3. Inner join our expanded listing table to a compact H3 representation of the Gulf Coast region. This is a plain SQL inner join, and is efficient. Because we are joining against a compact representation of the Gulf Coast polygon, at most one hexagon ID for each listing will remain in the result.

This gives us a subset of properties that are within the Gulf Coast region.

With this gulf-coast subset, we can do another hex-join to the coastline H3 data set above.

The final data set has these columns:

• Property
• State
• H3 hexagon ID
• coastline boundary or interior indicator
• If on boundary, distance to coast in km, otherwise null

The overall runtime in Spark is on the order of a few minutes on a small cluster, with a final size of approximately 6M real estate properties when limiting to the Gulf Coast.

Wait, there’s more

If we want to know the coastal distribution for all 170M properties in our dataset, we can simply remove the Gulf Coast hex-join, and do just one hex-join against our H3 coastline data.
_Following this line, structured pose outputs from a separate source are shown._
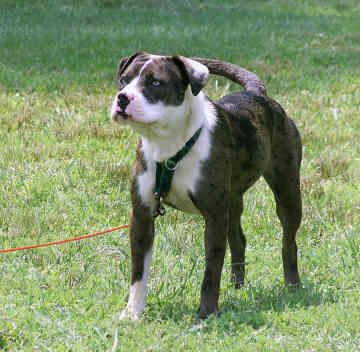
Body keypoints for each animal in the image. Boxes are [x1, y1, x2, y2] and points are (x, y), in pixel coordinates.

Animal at [109, 52, 300, 320]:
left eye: (156, 82)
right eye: (123, 80)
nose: (123, 97)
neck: (168, 145)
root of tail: (259, 95)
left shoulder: (214, 216)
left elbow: (211, 269)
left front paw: (206, 313)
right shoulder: (142, 216)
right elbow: (138, 272)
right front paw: (132, 313)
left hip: (287, 192)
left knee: (288, 240)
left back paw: (293, 285)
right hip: (233, 203)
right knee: (239, 239)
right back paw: (237, 287)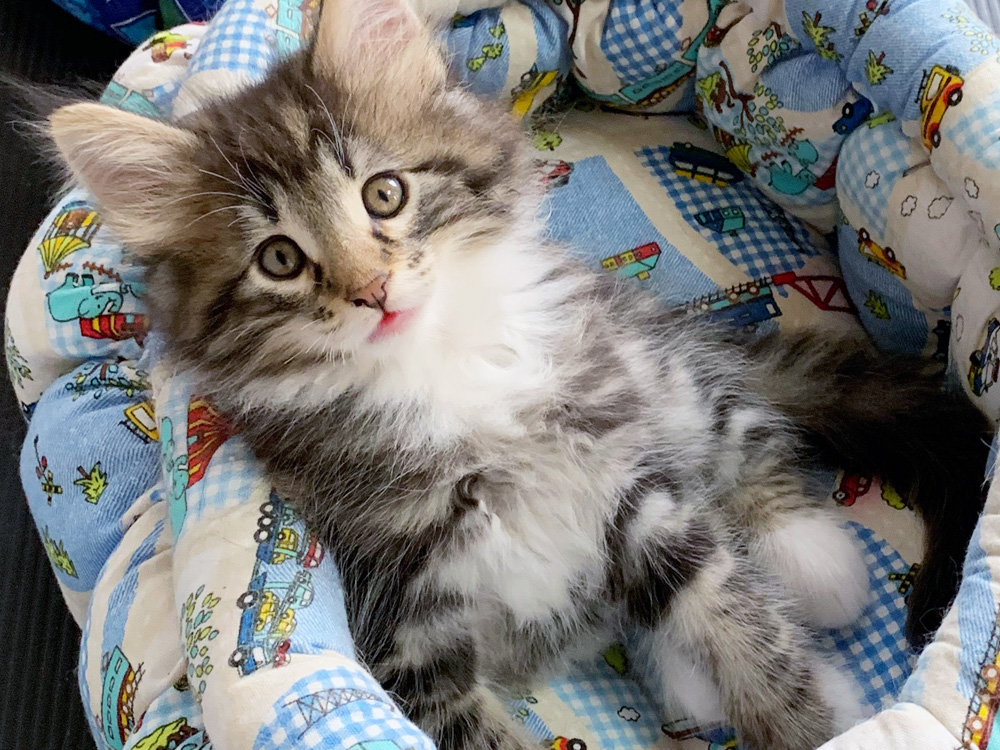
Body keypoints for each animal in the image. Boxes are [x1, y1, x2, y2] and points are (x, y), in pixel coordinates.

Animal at [45, 0, 991, 747]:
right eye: (279, 259)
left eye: (384, 194)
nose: (372, 290)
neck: (433, 371)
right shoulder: (401, 623)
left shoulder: (623, 473)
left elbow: (735, 616)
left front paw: (806, 722)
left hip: (649, 367)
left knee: (741, 434)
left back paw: (815, 563)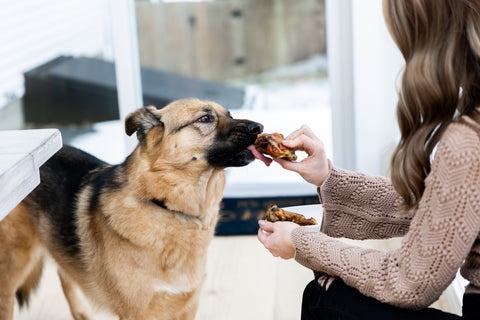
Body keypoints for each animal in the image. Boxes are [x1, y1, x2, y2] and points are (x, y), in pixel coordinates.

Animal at [0, 99, 262, 318]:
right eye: (205, 118)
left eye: (229, 114)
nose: (259, 127)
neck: (165, 206)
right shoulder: (137, 313)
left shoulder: (187, 307)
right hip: (12, 270)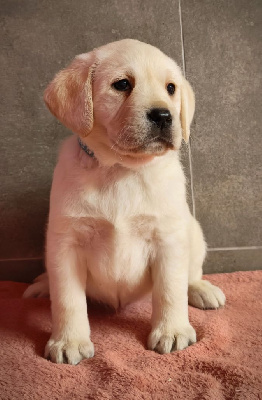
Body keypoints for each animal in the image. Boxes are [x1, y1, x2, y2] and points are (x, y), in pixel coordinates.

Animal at [24, 39, 225, 362]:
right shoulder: (66, 243)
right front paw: (68, 341)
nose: (164, 115)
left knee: (190, 274)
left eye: (171, 88)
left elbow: (170, 290)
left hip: (193, 233)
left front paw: (172, 331)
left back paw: (202, 290)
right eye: (122, 84)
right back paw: (42, 285)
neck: (122, 170)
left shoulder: (168, 239)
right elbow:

This takes about 5 minutes in total on a small (5–10 node) Spark cluster.

Compare this to our previous version that used a spatial join on just a few million properties with a spatial database — due to the complexity of the worldwide coastline polygon, the same operation took several days, even after distributing the problem across a large cluster!

Using the hexagon representation has some tradeoffs:

• The H3 representation of a polygon is not perfect. We can control the precision based on the H3 resolution when doing the polyfill operation. For this example, we’re using a resolution of 8, and we see massive performance gains for spatial resolution of about a half a kilometer (see H3 resolution table). Going to resolution 9 or 10 would increase the size of our coastline representation and would increase the runtime of the hex-join, but not significantly.
• The hex-join we describe here requires some upfront preprocessing of the point data before joining, which requires a call into the H3 library. There are other ways to approach this that do not require a call into the H3 library, but that would increase the runtime of the join.

The bigger picture

This is just one example of what H3 enables. We are using it at Vrbo to help power our beachfront filters. Beyond coastline modeling, we can bring in other geospatial raster data sets with H3, overlay them, aggregate them, and use them for downstream analyses and features for models:

• Lake coastlines
• Terrain modeling
• Urban/non-urban modeling

Once each is represented in H3, we can easily co-locate disparate features into a local geographic region.

None of this is new — GIS systems have supported raster data ever since the dawn of computing. But the other features of H3, such as uniform areal units, compact and uncompact operations, and fast nearest-neighbor lookup functionality, make it a powerful system for these sorts of representations.

Next steps

This was part 2 in a series. In future installments, we will describe geographic statistical and machine learning models we have built leveraging H3 at Vrbo and Expedia Group.